### DATASET CONTENT
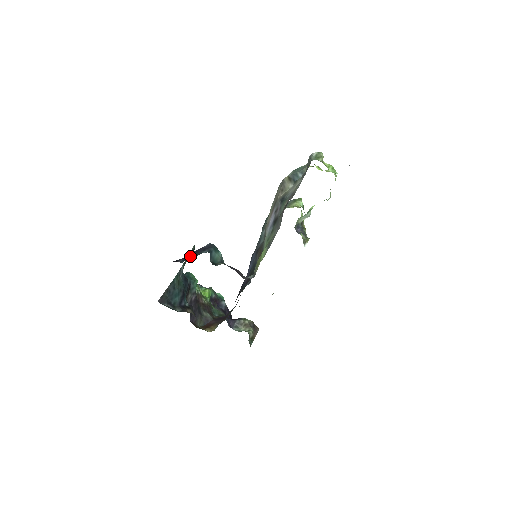
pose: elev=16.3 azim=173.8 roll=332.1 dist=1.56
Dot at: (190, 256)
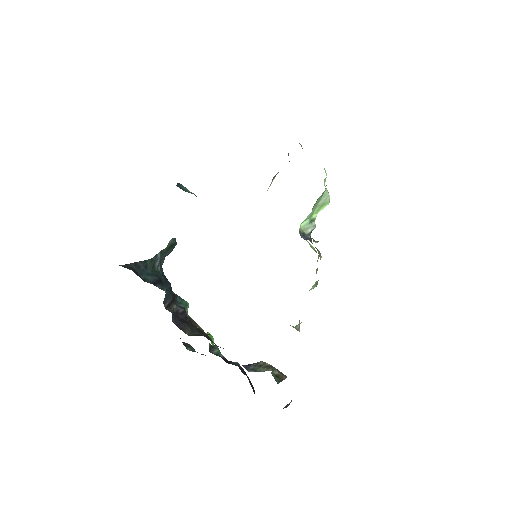
Dot at: occluded
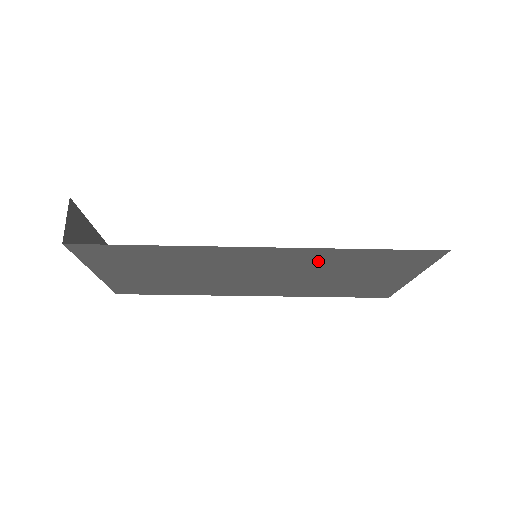
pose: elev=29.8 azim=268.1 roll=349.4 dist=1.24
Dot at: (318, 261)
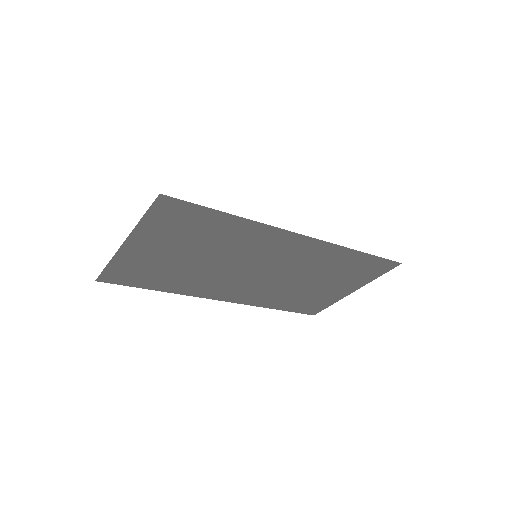
Dot at: (321, 260)
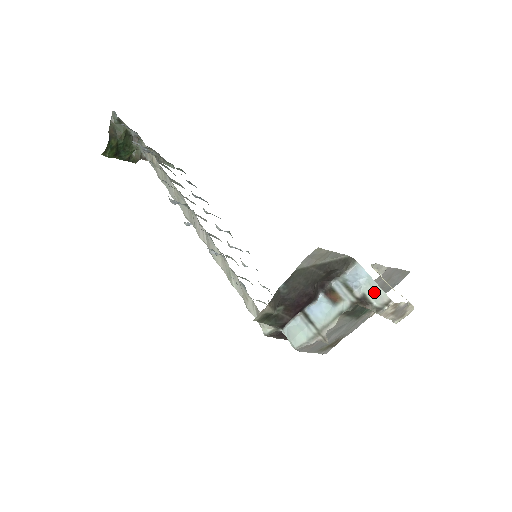
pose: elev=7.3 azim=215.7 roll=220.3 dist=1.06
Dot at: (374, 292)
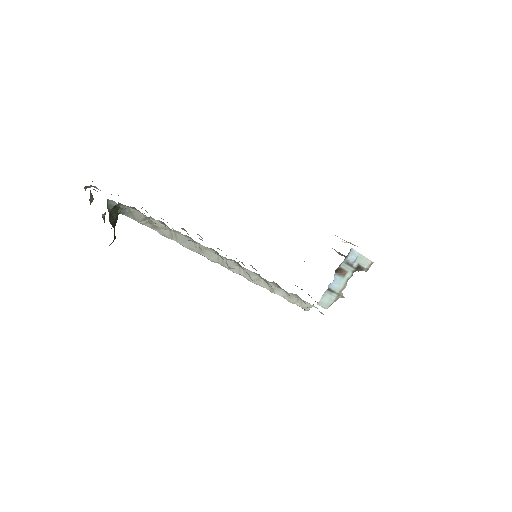
Dot at: (363, 261)
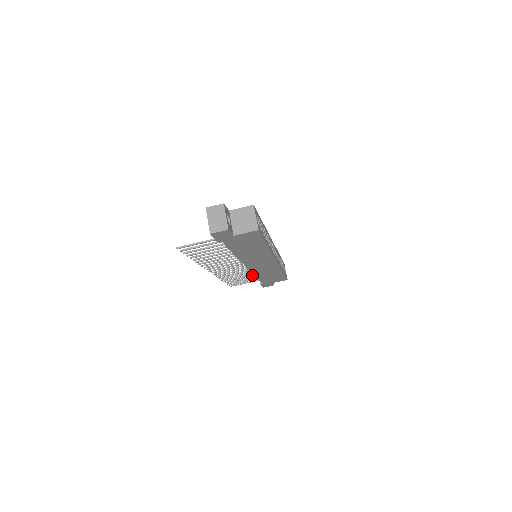
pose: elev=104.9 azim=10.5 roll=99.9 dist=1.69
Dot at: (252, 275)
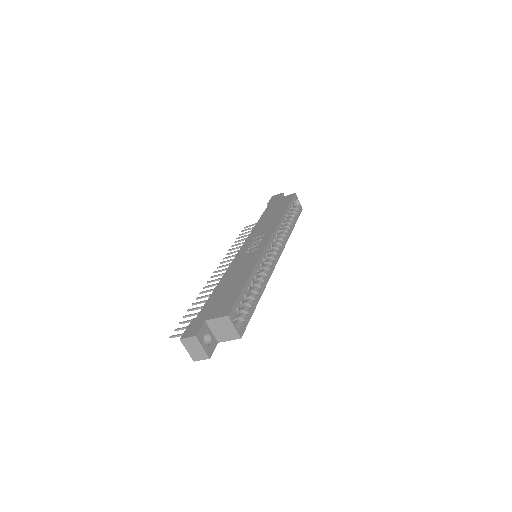
Dot at: occluded
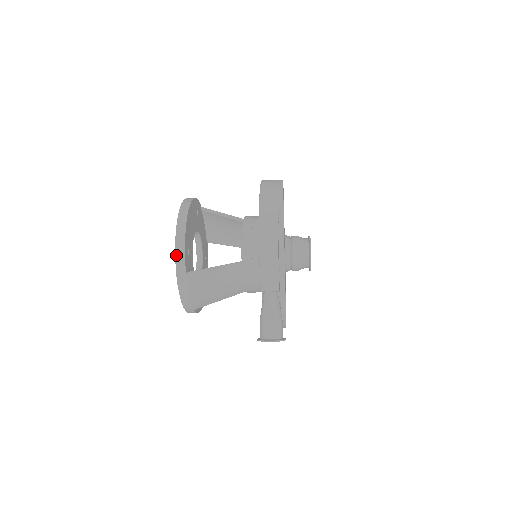
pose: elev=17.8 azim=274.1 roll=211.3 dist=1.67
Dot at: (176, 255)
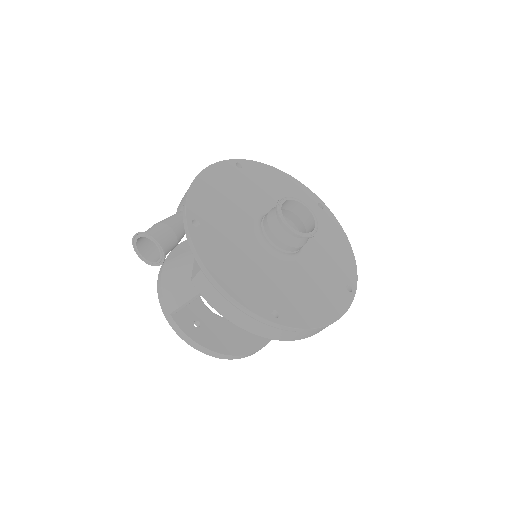
Dot at: occluded
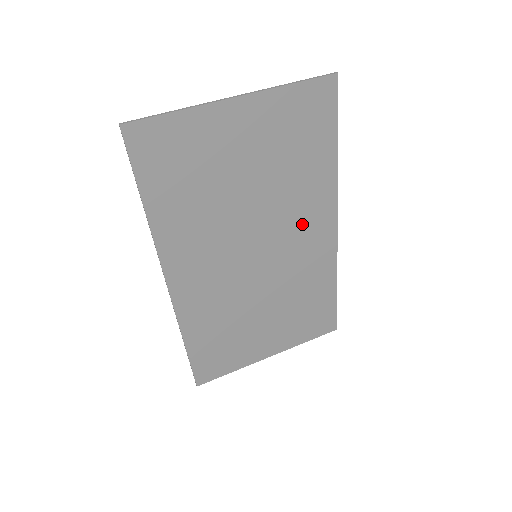
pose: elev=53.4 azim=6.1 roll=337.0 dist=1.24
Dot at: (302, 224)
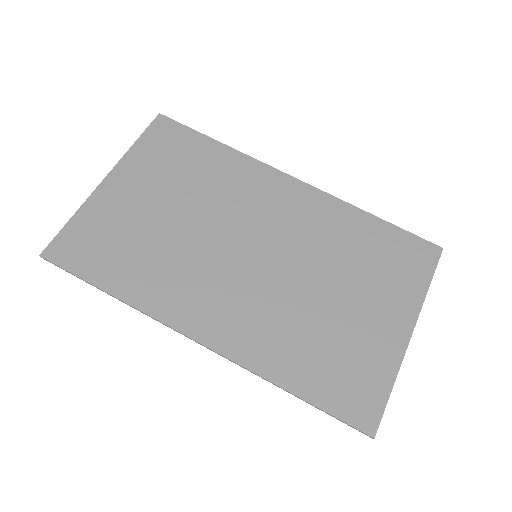
Dot at: (261, 201)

### DO THIS
In the data above, rename every "pose" to "camera" and write out all the lines again with nothing else changed. Leave out the pictures.

### RESPONSE TO THIS TASK
camera: elev=16.3 azim=173.8 roll=332.1 dist=1.56
Dot at: (190, 256)
Dot at: occluded
camera: elev=29.8 azim=268.1 roll=349.4 dist=1.24
Dot at: (318, 261)
Dot at: (321, 260)
camera: elev=7.3 azim=215.7 roll=220.3 dist=1.06
Dot at: (374, 292)
Dot at: (363, 261)
camera: elev=104.9 azim=10.5 roll=99.9 dist=1.69
Dot at: (252, 275)
Dot at: occluded
camera: elev=17.8 azim=274.1 roll=211.3 dist=1.67
Dot at: (176, 255)
Dot at: occluded
camera: elev=53.4 azim=6.1 roll=337.0 dist=1.24
Dot at: (302, 224)
Dot at: (261, 201)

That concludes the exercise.